Everyone’s doing it – but beware! The wrong shoes can bring a whole lot of pain, says Nelfrie Kemp.
I set off to explore the new craze of padel recently after the increase in lower limb injuries I saw in my practice obtained on the padel court. Just have to add that all the good stories, fun and laughter with old and new friends far outweighs the injuries. So why the injuries?
One of the biggest causes is the shoes.
Padel requires sudden swift rotations with turning, stopping, moving and jumping. It’s played on an artificial turf which is additionally covered with a fine quartz/silicone sand, and this sand allows for greater grip and more effective control of the ball along with prevention of injuries and slips. It is for these reasons that proper padel shoes are highly recommended.

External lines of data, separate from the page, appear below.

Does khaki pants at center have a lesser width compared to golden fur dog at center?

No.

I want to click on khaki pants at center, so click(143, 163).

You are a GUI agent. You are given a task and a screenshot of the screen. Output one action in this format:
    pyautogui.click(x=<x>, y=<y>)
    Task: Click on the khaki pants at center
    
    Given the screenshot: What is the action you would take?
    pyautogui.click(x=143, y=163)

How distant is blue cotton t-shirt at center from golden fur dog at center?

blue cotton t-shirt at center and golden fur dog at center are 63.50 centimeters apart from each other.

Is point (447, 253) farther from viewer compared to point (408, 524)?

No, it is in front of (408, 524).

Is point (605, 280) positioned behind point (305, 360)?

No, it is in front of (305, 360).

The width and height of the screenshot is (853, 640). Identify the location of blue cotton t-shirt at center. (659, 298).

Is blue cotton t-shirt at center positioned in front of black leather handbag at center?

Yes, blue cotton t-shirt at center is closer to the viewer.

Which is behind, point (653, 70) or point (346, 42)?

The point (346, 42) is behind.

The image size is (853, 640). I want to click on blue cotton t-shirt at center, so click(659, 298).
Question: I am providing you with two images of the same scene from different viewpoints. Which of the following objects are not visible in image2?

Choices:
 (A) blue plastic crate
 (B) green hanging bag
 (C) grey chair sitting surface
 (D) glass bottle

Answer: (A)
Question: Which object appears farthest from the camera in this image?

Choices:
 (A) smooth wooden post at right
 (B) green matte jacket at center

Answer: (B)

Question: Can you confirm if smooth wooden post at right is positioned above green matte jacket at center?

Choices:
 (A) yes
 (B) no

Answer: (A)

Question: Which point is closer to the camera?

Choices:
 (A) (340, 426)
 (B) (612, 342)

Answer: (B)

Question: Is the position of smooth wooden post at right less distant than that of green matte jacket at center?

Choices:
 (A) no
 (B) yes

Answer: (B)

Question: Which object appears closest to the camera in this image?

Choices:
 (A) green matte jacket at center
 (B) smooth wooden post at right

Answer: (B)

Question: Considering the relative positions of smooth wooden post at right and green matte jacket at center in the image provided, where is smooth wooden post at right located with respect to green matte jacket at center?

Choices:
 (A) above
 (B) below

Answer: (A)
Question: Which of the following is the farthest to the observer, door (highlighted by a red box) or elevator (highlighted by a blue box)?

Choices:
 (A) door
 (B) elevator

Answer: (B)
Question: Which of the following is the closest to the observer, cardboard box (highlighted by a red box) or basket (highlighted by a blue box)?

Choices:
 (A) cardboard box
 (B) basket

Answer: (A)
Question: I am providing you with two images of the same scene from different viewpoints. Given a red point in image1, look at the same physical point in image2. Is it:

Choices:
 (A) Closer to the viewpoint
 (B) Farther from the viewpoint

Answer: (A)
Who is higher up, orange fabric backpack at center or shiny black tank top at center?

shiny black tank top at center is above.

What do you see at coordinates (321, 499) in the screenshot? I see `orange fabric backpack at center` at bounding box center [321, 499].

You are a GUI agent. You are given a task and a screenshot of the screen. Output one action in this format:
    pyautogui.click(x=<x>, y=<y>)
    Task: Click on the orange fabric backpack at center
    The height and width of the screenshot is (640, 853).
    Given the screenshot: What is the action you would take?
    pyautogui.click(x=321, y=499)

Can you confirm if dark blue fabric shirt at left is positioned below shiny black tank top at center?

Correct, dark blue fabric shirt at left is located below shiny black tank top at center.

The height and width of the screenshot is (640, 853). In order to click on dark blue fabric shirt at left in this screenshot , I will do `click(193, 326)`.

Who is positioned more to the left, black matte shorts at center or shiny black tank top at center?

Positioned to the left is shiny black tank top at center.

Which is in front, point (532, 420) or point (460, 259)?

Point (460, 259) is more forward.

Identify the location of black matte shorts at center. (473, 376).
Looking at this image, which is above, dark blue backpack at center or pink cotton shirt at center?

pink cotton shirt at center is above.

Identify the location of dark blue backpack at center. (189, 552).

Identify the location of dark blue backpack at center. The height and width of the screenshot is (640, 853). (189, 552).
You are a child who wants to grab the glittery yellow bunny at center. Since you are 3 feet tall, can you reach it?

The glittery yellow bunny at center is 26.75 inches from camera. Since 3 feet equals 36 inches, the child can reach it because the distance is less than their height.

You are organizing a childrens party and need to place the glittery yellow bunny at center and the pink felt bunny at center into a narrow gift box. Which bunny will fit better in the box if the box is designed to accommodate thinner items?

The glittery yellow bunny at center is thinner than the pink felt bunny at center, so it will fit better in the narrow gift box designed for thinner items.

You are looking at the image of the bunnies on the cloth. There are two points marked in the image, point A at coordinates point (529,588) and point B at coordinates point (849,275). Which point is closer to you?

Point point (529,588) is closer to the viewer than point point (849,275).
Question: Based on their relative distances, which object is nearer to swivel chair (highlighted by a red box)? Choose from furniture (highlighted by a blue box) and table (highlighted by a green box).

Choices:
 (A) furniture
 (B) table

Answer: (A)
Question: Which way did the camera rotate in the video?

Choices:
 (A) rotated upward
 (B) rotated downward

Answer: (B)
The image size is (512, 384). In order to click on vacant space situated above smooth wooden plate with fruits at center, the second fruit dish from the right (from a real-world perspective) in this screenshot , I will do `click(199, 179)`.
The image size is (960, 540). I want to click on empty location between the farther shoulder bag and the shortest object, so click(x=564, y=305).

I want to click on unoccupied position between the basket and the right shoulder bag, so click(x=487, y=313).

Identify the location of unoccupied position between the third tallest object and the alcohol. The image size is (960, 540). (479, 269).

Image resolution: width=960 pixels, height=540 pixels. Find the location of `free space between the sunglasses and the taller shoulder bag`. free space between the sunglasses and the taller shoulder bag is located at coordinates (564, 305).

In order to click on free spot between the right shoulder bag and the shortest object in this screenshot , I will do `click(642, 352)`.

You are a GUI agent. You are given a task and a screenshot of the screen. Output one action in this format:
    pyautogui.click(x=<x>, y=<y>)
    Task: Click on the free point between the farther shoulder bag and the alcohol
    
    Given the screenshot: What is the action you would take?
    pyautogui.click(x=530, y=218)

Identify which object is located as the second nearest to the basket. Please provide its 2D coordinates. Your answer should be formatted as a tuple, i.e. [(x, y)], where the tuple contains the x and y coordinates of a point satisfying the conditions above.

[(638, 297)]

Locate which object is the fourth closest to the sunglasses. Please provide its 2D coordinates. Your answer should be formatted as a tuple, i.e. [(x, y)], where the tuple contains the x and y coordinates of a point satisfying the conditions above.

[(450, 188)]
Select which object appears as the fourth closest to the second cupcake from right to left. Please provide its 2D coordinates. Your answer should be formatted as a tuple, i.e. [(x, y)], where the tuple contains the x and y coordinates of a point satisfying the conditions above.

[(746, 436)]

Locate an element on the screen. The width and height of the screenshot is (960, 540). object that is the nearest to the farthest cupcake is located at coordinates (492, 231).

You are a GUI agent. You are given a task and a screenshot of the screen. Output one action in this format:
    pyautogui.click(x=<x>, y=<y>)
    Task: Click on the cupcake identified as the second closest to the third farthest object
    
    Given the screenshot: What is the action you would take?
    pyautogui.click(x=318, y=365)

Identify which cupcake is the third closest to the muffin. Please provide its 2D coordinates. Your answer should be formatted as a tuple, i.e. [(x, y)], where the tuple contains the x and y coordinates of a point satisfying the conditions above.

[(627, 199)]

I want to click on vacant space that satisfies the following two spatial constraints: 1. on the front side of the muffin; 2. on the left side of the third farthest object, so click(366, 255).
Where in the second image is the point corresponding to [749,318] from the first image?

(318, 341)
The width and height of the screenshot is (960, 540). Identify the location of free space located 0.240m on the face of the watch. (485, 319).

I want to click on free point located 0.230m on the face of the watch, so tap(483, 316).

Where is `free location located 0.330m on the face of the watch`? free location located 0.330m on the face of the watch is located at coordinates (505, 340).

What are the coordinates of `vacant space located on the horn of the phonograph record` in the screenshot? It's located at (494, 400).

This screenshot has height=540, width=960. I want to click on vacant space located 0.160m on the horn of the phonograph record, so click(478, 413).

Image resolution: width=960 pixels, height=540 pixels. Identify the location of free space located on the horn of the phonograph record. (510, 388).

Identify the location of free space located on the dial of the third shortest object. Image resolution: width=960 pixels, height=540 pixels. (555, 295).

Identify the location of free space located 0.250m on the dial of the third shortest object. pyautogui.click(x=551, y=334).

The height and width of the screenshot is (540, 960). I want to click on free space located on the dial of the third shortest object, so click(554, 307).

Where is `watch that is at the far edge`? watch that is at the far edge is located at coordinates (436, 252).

Why can’t you use your running shoes?
Running shoes have either too little or too much grip (trail shoes) which can damage the court or cause you to slide too much. The sole is also too flexible and the midsole too thick and soft, while the upper is not supportive enough, thus it will allow too much movement of the foot inside the shoe which will lead to instability and can result in twisting your foot, ankle or knee.
Can I use a squash shoe or tennis shoe?
Squash and tennis are played on a completely different surface to padel – which is the main reason why you should use shoes specific for padel. The grooves on a tennis shoe are not deep enough. Clay court tennis shoes – with the herringbone pattern on the sole – work well, but if you have to buy a shoe rather opt for a padel shoe.
Your running, tennis or squash shoes won’t last too long on a padel court.
So what features should I look for in a padel shoe?
Padel shoes have a stiffer sole to allow for rotation and a softer upper to provide increased flexibility. They also have more cushioning on the heel and toecap, and protection around the heel due to the abrasive nature of the turf and sand.
Your padel shoes should be flexible over the ball of the foot, although still have a stiffer outer sole and provide ankle support.
Find a shoe that takes on the shape of your feet, and make sure it is one size bigger than your normal shoe size. It is best to take the innersoles out of the shoes when trying them on, and stand with both feet on the innersoles, heels aligned at the back. The innersoles should take on the shape of your feet and there should be a thumbs width between the tip of your longest toe and the front of the sole.
Padel shoes need to be replaced every 120 to 160 hours of playtime. It’s also very important to tie and untie your laces every time you put your shoes on and take them off – the laces will secure your feet in the shoes and prevent them from slipping and sliding inside the shoes.
Common padel injuries I have seen include: Damaged toenails, especially the big toe; heel pain; Achilles tendonitis; ankle sprains; and knee injuries.